Są tacy, którzy odczuwają lek przed szczęściem albo przeżywają je jako zagrożenie lub tabu. Człowiek taki — podobnie jak bohater „Starości” Italo Svevo — zniża się do poziomu przeciętnej, pozbawionego jakichkolwiek odruchów emocji i konkretnego wyrazu egzystencji. „Czując na barkach ciężar wielkiej odpowiedzialności, ostrożnie stąpa po świecie, omijając w życiu tak niebezpieczeństwa jak i przyjemności, i szczęście”.

Lęk przed szczęściem przybiera różne formy. Są tacy ludzie, którzy nie przyznają się otwarcie do tego, że są szczęśliwi. Obawiają się bowiem, że podobnym wyznaniem naraziliby się na jakieś nieszczęście lub karę. Szczęście zatem postrzegane jest przez nich jako coś powiązanego z tragicznymi i niszczącymi wydarzeniami.

Jeśli nawet zdecydują się przyznać przed samym sobą, że zależy im na przyjemnych doznaniach, to czynią to zawsze w formie symbolicznych gestów lub przesądnych zaklęć. Sformułowawszy jakieś dobre życzenie lub pragnienie, dodają asekuratywnie takie wyrażenia, jak „Dzięki Bogu”, „Jeśli Bóg zechce”.

Ich podłożem są jednak wyobrażenia, że jakiś nadnaturalny czynnik może w okamgnieniu zniszczyć ich szczęście. Innymi słowy, postrzegają swoje pragnienie szczęścia jako coś, co im się nie należy.

Współcześni prometeusze przeżywają szczęście z poczuciem, jak gdyby kradli bogom ogień. Wyobrażają więc sobie, że czeka ich za to jakaś kara. Są sterroryzowani antyczną wizją boskiej zazdrości w odniesieniu do ludzi szczęśliwych. Dlatego wolą zaniechać pragnień i z założenia z nich rezygnują. Uważają, że co najwyżej mogą sobie pozwolić na życie pod dyktando, bez porywów i entuzjazmu. W wyjątkowych sytuacjach czują się pewniej, wtedy gdy idą szlakiem bólu i śmierci.

Inni natomiast unikają szczęścia, gdyż pojmują je jako coś nadzwyczajnego, nieodpowiedniego dla ich stylu życia i niezgodnego z ich światopoglądem. czując się nieswojo, nieświadomie zastępują pragnienie szczęścia poczuciem obowiązku.

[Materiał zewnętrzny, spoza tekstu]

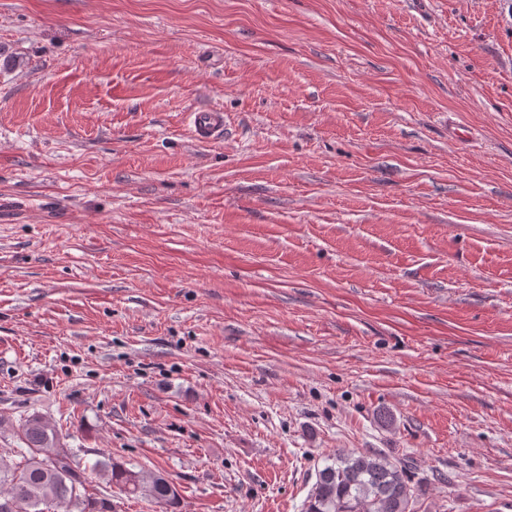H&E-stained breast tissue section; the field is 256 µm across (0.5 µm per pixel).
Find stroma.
Segmentation results:
<instances>
[{
	"label": "stroma",
	"mask_w": 512,
	"mask_h": 512,
	"mask_svg": "<svg viewBox=\"0 0 512 512\" xmlns=\"http://www.w3.org/2000/svg\"><path fill=\"white\" fill-rule=\"evenodd\" d=\"M34 410L181 498L114 512L340 448L512 512V0H0L1 459ZM188 118L197 141L207 143L223 137V112L216 110L191 112Z\"/></svg>",
	"instance_id": "1"
}]
</instances>
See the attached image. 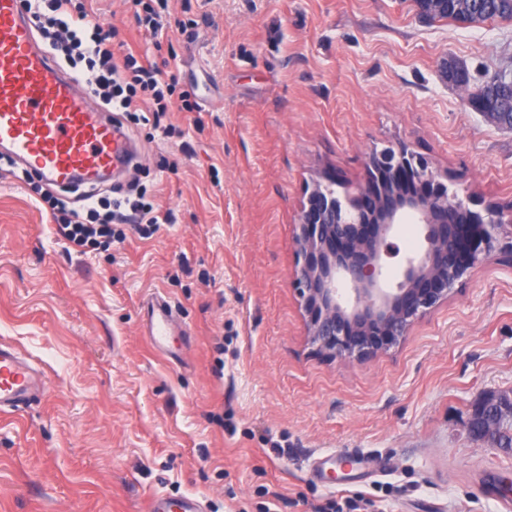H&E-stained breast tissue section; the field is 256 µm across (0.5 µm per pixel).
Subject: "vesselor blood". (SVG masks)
<instances>
[{"label": "vessel or blood", "mask_w": 512, "mask_h": 512, "mask_svg": "<svg viewBox=\"0 0 512 512\" xmlns=\"http://www.w3.org/2000/svg\"><path fill=\"white\" fill-rule=\"evenodd\" d=\"M33 28L21 0H0V153L48 185L93 181L106 171L120 174L132 157L126 132L38 44ZM172 317L167 301L148 302V341L168 358ZM44 387L41 370L0 344L1 414L16 411ZM145 512H201V503L191 496H155Z\"/></svg>", "instance_id": "vessel-or-blood-1"}]
</instances>
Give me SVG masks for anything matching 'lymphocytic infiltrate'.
Wrapping results in <instances>:
<instances>
[{
    "instance_id": "lymphocytic-infiltrate-1",
    "label": "lymphocytic infiltrate",
    "mask_w": 512,
    "mask_h": 512,
    "mask_svg": "<svg viewBox=\"0 0 512 512\" xmlns=\"http://www.w3.org/2000/svg\"><path fill=\"white\" fill-rule=\"evenodd\" d=\"M22 2L54 55L70 68L85 66L90 92L107 111L123 113L136 124L142 121L141 110L146 107L156 125L174 109L199 111L195 91L180 87L176 76H163L154 62L133 53L116 56V30L82 0ZM129 2L139 28L150 36H159L169 27L179 31L186 28L185 23L168 19V0ZM39 200L50 209L59 234L80 248L111 244L114 225L127 223L132 215L152 227L172 221L171 214L156 211L142 192L125 204L97 199L80 209L68 207L64 199L48 193L40 194Z\"/></svg>"
}]
</instances>
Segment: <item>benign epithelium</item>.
<instances>
[{
    "mask_svg": "<svg viewBox=\"0 0 512 512\" xmlns=\"http://www.w3.org/2000/svg\"><path fill=\"white\" fill-rule=\"evenodd\" d=\"M399 224L421 226L425 249L404 257L390 284L385 259L399 254ZM498 211L449 194L421 156L404 147L369 155L354 196L337 198L317 182L307 191L295 234L294 283L318 352L362 362L400 344L427 311L448 300L475 266L508 254ZM512 425V393L487 392L472 404L468 429L498 446Z\"/></svg>",
    "mask_w": 512,
    "mask_h": 512,
    "instance_id": "obj_1",
    "label": "benign epithelium"
}]
</instances>
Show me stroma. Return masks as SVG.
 <instances>
[{
    "mask_svg": "<svg viewBox=\"0 0 512 512\" xmlns=\"http://www.w3.org/2000/svg\"><path fill=\"white\" fill-rule=\"evenodd\" d=\"M92 7L134 54L195 87L201 113L125 123L123 199L147 189L172 223L130 224L75 250L0 160V343L45 374L0 415V512H143L192 495L203 512H503L512 454L468 431L479 394L512 391V263H479L389 352L318 353L293 286L306 188L355 194L375 151L405 146L477 210L512 225V130L470 110L512 68V20L422 19L415 0H171L187 32L146 35L126 0ZM172 306L181 363L159 356L143 303ZM374 462L362 475L330 454Z\"/></svg>",
    "mask_w": 512,
    "mask_h": 512,
    "instance_id": "35a3bbf8",
    "label": "stroma"
}]
</instances>
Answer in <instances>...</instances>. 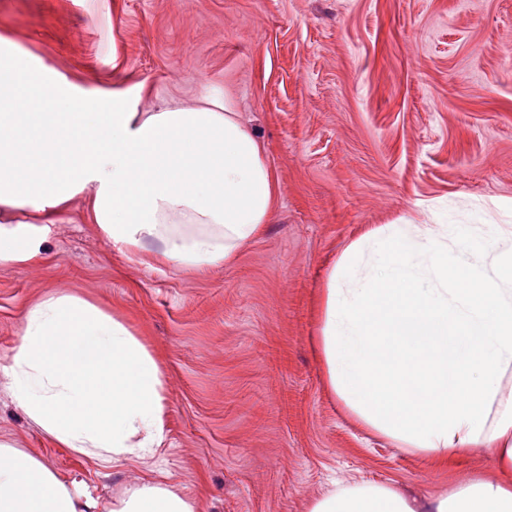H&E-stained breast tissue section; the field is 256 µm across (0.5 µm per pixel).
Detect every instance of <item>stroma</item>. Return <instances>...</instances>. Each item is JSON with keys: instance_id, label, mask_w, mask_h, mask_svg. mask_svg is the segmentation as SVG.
<instances>
[{"instance_id": "35a3bbf8", "label": "stroma", "mask_w": 512, "mask_h": 512, "mask_svg": "<svg viewBox=\"0 0 512 512\" xmlns=\"http://www.w3.org/2000/svg\"><path fill=\"white\" fill-rule=\"evenodd\" d=\"M0 35L142 109L225 99L280 189L265 231L203 275L127 261L75 212L41 267L0 265V364L28 306L74 293L161 354L168 410L157 457L106 468L30 424L0 373V440L105 502L157 468L202 512H309L336 480L447 493L329 393L316 301L380 225H461L477 260L512 224V0H0Z\"/></svg>"}]
</instances>
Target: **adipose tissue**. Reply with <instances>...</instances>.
Masks as SVG:
<instances>
[{"instance_id": "obj_1", "label": "adipose tissue", "mask_w": 512, "mask_h": 512, "mask_svg": "<svg viewBox=\"0 0 512 512\" xmlns=\"http://www.w3.org/2000/svg\"><path fill=\"white\" fill-rule=\"evenodd\" d=\"M278 184L257 137L218 99L138 109L119 92L78 89L0 37V265L39 266L50 227L79 209L110 247L190 273L231 263L277 212ZM454 225L387 224L354 278L360 245L321 292L316 338L329 392L407 453L451 467L491 445L498 477L458 478L417 499L393 484L342 482L310 512H512V225L482 262L452 252ZM0 370L14 404L55 444L109 464L166 439L160 357L121 316L74 294L27 308ZM0 512H202L168 474L109 503L81 480L0 441Z\"/></svg>"}]
</instances>
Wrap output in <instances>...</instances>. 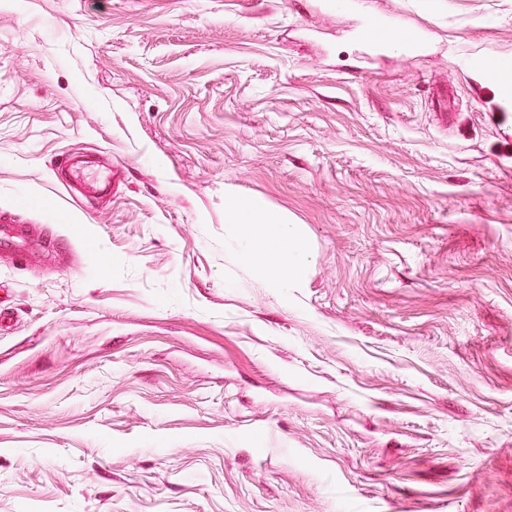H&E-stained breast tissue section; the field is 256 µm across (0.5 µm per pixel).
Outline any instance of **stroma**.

Ich motto to: nie „chcę być szczęśliwy”, ale „powinienem być szczęśliwy”. Towarzyszą im przeróżne — na pierwszy rzut oka bardzo racjonalne — tłumaczenia, takie jak: „to dla dobra naszych dzieci”, „to mój zawodowy obowiązek”, „bo Bóg jest dla mnie taki dobry” itd.

To niebezpieczna droga, bo dostęp do szczęścia jest utrudniony, jeśli poruszają się tylko w granicach obowiązku. Nie mogą wtedy pomagać innym w osiąganiu szczęścia. To, czego doświadczają, jest raczej parodią szczęścia. Pod przymusem nie można zaznać szczęścia. co więcej, prowadzi to do takiego wyjałowienia serca, że trudno jest doświadczyć własnego i cudzego człowieczeństwa.

Niektórzy rezygnują z poszukiwania szczęścia z obawy, że go nie znajdą. Aby nie narażać się na rozczarowanie i ból, wolą przejść przez życie pod hasłem rezygnacji.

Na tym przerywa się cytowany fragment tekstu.